Selling Treasury futures is a common practice across all types of fixed income products. It’s an effective, liquid way for a portfolio manager to achieve the desired portfolio duration positioning. When used as a hedge against rising rates and rates do in fact rise, it can be a profitable trade. However, when this strategy is taken to an extreme, and negative duration is achieved, the portfolio has in effect stripped out all duration and is betting on rising rates to generate attractive returns. If interest rates fail to rise faster than what the yield curve has priced in, portfolio returns can be disappointing.

Considerations:

• A negative duration position is fighting a natural market risk premium and therefore should be viewed as a tactical opportunity only, when a buy-and-hold approach ultimately would be a losing strategy. While Treasury yields may be low, they are still positive. Bonds funds that have positive duration can still generate positive returns if yields rise gradually.

• Shortening portfolio duration for extended periods of time is not free and typically will lead to lower returns, especially if rates do not rise. (A normal yield curve illustrates that shorter maturity bonds yield less than longer maturity bonds, so going short too early and for extended periods of time is expensive.)

• Duration is one of the best performers when risk is out of favor. Think back to what worked in 2008 (see Exhibit 2). Owning zero duration means that your entire portfolio may be pointed in one direction (“risk on”) and the volatility buffer offered by more traditional bond funds has been removed.

Exhibit 2: Duration: The shock absorber of your portfolio

Fixed Income

Source: Columbia Management Investment Advisers, LLC, 5/1/07-12/31/09. Past performance does not guarantee future results.

• Not all fed funds rate hike campaigns are bad for longer duration bonds. During the 2004–2006 cycle, long-term rates outperformed as the market experienced what is commonly referred to as a “bear flattener.” The result was short-term bonds returned 2%, while long-terms bonds returned 9.5%. In today’s environment, many are calling for a flattening yield curve and we believe there are points on the curve where owning some duration will reward investors given the steepness of the yield curve coupled with our expectations on how the yield curve will shift.

Fixed Income

Source: Barclays, 5/31/04- 6/30/06

• Not all duration is created equally. Non-Treasury sectors of the market have yield premiums, or “spreads,” that tend to cushion certain bonds from price erosion as rates are rising. Investing in a traditional multi-sector bond fund which has the ability to diversify exposure across sectors and actively navigate interest rate volatility can offer a healthy yield and still act like a bond fund.

Conclusion

Having the ability to employ a negative duration strategy can be a useful tool to have in a fixed income manager’s toolkit.
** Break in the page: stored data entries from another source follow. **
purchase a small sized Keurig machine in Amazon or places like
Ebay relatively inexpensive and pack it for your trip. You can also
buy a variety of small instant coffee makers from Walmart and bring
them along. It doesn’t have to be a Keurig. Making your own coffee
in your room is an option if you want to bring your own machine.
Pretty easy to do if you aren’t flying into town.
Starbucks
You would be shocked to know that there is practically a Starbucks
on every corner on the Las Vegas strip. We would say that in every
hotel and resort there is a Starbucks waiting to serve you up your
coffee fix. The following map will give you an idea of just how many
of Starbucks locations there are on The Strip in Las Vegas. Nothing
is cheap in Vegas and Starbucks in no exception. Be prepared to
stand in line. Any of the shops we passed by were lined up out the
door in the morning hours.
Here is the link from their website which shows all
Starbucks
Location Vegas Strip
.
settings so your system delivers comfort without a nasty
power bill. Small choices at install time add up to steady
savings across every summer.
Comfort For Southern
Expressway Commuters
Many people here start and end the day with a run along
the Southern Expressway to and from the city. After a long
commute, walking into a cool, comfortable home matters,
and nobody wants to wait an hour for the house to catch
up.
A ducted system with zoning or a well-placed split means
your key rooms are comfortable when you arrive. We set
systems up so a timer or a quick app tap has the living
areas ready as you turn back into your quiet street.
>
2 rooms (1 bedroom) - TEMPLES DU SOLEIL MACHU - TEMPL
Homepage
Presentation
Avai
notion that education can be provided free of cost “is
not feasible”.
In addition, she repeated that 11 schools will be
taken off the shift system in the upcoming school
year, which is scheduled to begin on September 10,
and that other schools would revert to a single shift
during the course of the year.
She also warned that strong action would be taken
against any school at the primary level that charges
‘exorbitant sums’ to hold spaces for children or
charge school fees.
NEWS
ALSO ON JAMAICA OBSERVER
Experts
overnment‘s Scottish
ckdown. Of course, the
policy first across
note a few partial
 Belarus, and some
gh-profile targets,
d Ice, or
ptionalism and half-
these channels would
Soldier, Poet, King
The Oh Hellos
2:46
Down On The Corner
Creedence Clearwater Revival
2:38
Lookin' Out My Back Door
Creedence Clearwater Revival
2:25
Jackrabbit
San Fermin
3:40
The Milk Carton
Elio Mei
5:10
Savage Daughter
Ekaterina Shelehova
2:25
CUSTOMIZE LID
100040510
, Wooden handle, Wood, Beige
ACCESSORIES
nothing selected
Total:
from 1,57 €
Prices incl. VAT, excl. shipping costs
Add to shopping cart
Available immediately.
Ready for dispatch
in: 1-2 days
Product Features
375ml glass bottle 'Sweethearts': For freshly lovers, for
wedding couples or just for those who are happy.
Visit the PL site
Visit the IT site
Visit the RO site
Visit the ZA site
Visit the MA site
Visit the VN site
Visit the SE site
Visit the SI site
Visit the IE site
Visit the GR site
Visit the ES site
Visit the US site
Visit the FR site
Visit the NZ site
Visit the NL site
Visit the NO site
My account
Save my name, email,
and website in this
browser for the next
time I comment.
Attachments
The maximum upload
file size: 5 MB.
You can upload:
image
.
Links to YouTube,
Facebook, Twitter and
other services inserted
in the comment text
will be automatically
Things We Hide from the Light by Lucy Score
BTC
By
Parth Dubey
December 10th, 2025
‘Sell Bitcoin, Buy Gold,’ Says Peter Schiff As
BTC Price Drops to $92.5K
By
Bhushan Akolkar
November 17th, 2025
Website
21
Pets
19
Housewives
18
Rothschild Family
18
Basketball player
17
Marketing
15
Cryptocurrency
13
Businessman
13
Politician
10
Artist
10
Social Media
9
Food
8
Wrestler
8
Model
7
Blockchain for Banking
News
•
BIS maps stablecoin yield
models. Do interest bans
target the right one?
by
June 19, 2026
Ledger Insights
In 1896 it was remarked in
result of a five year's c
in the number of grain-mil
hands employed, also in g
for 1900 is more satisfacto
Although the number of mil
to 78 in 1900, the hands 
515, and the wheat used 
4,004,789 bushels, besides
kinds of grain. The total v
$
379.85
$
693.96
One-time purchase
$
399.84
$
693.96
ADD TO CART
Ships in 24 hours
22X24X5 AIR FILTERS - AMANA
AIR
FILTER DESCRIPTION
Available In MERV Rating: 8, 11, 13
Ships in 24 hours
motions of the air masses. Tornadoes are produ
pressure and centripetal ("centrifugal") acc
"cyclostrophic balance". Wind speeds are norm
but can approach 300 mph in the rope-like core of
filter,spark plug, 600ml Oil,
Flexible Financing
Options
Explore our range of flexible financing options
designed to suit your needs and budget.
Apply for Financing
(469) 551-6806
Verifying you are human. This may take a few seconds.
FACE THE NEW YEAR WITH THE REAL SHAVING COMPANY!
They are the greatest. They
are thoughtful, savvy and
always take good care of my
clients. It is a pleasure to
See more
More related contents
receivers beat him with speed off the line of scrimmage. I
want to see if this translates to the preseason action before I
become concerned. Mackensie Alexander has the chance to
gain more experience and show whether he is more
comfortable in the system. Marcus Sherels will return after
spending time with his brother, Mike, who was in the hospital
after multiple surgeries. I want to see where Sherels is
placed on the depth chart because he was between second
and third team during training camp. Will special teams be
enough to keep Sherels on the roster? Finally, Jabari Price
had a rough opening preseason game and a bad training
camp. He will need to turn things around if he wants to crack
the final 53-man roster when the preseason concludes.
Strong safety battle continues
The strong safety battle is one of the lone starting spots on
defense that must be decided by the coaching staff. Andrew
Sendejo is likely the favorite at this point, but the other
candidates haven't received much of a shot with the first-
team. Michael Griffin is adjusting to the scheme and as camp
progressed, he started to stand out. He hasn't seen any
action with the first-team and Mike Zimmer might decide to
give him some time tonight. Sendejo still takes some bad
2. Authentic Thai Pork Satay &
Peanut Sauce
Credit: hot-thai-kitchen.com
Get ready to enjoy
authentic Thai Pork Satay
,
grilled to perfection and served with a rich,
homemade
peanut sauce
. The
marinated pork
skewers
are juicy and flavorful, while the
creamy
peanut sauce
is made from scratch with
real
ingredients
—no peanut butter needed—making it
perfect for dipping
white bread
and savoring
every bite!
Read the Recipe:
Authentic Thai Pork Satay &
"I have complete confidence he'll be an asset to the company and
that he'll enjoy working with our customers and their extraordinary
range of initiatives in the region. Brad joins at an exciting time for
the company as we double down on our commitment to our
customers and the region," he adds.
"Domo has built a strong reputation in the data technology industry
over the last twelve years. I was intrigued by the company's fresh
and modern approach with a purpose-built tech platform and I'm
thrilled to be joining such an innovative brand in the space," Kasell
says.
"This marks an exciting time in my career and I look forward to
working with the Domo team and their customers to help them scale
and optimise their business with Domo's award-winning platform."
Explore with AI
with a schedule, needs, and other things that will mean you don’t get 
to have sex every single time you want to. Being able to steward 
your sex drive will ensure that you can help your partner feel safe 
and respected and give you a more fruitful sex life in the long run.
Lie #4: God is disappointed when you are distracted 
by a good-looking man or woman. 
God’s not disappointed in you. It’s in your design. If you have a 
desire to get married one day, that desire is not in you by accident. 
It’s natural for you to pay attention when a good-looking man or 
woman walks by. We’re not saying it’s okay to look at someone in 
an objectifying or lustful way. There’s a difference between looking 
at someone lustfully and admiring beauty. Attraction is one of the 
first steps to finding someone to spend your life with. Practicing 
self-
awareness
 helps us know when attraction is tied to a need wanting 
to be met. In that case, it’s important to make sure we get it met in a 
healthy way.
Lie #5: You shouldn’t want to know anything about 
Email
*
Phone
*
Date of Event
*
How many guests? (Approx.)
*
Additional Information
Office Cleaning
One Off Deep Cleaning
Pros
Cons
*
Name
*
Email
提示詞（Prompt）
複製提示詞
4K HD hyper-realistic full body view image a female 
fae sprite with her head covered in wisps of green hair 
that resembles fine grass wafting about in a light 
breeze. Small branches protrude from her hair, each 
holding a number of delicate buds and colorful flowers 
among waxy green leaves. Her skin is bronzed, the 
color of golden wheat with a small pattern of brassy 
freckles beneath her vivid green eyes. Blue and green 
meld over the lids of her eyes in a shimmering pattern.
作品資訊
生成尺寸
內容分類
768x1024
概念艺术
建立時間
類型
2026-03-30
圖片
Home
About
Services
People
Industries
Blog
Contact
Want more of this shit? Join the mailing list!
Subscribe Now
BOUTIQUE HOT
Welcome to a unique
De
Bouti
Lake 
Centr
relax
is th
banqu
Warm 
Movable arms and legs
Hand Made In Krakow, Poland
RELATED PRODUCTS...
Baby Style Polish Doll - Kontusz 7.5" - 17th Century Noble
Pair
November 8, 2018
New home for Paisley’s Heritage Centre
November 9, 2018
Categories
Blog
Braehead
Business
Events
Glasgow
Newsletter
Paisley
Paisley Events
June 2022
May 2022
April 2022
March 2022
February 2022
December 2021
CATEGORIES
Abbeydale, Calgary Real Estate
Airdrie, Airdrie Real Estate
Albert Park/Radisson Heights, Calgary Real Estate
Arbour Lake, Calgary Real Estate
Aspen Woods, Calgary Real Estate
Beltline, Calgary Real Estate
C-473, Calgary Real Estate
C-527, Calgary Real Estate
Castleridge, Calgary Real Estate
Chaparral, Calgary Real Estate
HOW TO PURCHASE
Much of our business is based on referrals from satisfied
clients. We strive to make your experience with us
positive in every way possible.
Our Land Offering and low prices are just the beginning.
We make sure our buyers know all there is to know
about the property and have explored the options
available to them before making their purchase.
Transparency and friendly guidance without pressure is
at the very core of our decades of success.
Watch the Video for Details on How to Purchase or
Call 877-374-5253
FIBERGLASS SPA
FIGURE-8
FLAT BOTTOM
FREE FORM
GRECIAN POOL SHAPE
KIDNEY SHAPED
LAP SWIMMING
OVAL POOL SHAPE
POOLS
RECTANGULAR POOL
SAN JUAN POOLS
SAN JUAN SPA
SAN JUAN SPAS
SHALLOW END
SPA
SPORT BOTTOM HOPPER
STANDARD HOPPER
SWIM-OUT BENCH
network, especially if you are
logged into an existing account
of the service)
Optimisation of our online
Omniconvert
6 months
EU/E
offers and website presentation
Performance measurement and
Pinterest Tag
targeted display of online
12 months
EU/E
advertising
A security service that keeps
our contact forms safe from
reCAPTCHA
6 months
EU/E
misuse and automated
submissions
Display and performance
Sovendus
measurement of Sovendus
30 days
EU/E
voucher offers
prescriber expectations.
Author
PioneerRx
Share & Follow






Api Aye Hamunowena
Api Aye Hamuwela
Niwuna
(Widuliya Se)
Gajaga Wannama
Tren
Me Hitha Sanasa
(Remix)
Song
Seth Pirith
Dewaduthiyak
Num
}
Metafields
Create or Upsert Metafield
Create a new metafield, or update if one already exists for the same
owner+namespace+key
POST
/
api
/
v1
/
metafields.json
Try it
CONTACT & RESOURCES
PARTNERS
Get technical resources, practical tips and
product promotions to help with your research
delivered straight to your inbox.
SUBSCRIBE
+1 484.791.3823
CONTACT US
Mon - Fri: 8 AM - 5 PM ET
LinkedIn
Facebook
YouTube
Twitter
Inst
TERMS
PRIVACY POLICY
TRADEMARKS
However, the key question to ask may be: Does that manager have the ability to get the timing right? At the beginning of 2014, it was broadly accepted that Treasury yields were poised to rise steadily over the course of the year. Instead, the opposite occurred. For example, 30-year Treasuries have returned more than 13% year-to-date. And fixed income strategies that have persistently had a negative duration position over the course of the year have struggled, which can be seen as a cautionary tale against fighting this natural risk premium. At a minimum, it should prompt investors to ask what should be at the core of their fixed income portfolio.